Data provided: Begin

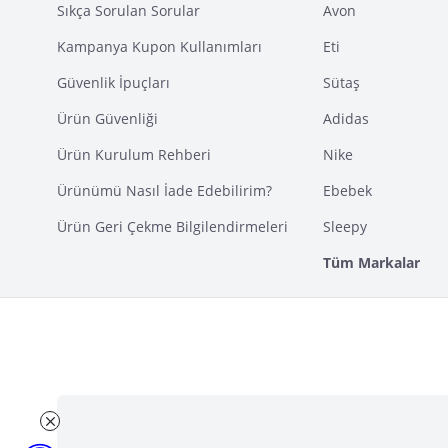
Sıkça Sorulan Sorular
Avon
Kampanya Kupon Kullanımları
Eti
Güvenlik İpuçları
Sütaş
Ürün Güvenliği
Adidas
Ürün Kurulum Rehberi
Nike
Ürünümü Nasıl İade Edebilirim?
Ebebek
Ürün Geri Çekme Bilgilendirmeleri
Sleepy
Tüm Markalar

Data provided: End

Give the listing again word for word. Skip every image.

Sıkça Sorulan Sorular
Avon
Kampanya Kupon Kullanımları
Eti
Güvenlik İpuçları
Sütaş
Ürün Güvenliği
Adidas
Ürün Kurulum Rehberi
Nike
Ürünümü Nasıl İade Edebilirim?
Ebebek
Ürün Geri Çekme Bilgilendirmeleri
Sleepy
Tüm Markalar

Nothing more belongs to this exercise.